## 抜き出した文章
# # # #

≫シナリオ学習の始め方完全ガイド
初心者でも面白い脚本を書く方法を教えます
»詳細はこちら

【ネタバレ考察】映画『ラストマイル』ロッカーに書かれた「2.7m/s→0」の本当の意味は?

映画
  • ラストマイルの内容がよくわからなかった
  • ネタバレが知りたい
  • ロッカーに書かれた「2.7m/s→0」の文字の意味を知りたい

映画『ラストマイル』は、多くの登場人物によるドラマが描かれている社会派ミステリー作品です。特に後半の解釈は人によって分かれるため、難しいと感じる方や別の考え方が知りたいという方は多いです。

この記事では、映画『ラストマイル』のネタバレや考察についてわかりやすく解説します。記事を読むことで『ラストマイル』の内容をより深く理解できます。

# # # #

## もらったデータ
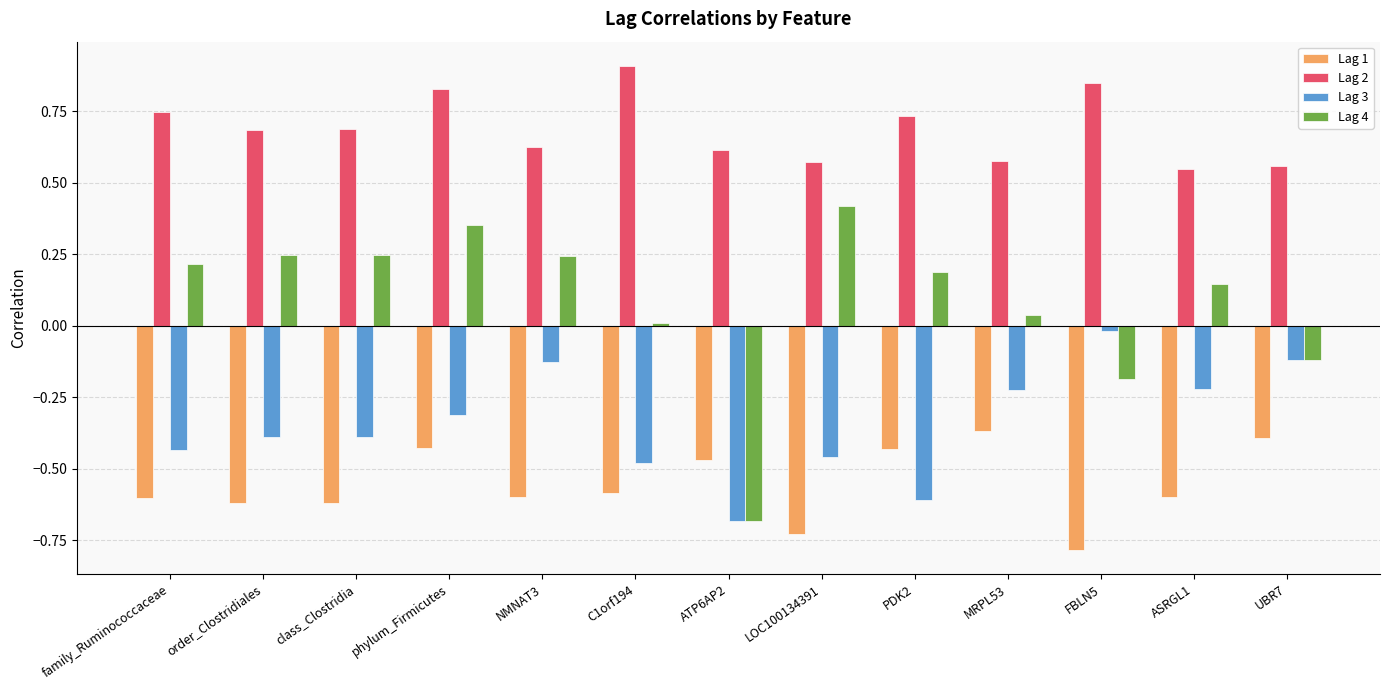

Which series has the largest total across all categories?

Lag 2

# # # #

## やること
上にある映画『ラストマイル』の記事を、最初から最後まで一字一句変えずに書き写してください。

## できあがり
≫シナリオ学習の始め方完全ガイド
初心者でも面白い脚本を書く方法を教えます
»詳細はこちら

【ネタバレ考察】映画『ラストマイル』ロッカーに書かれた「2.7m/s→0」の本当の意味は?

映画
  • ラストマイルの内容がよくわからなかった
  • ネタバレが知りたい
  • ロッカーに書かれた「2.7m/s→0」の文字の意味を知りたい

映画『ラストマイル』は、多くの登場人物によるドラマが描かれている社会派ミステリー作品です。特に後半の解釈は人によって分かれるため、難しいと感じる方や別の考え方が知りたいという方は多いです。

この記事では、映画『ラストマイル』のネタバレや考察についてわかりやすく解説します。記事を読むことで『ラストマイル』の内容をより深く理解できます。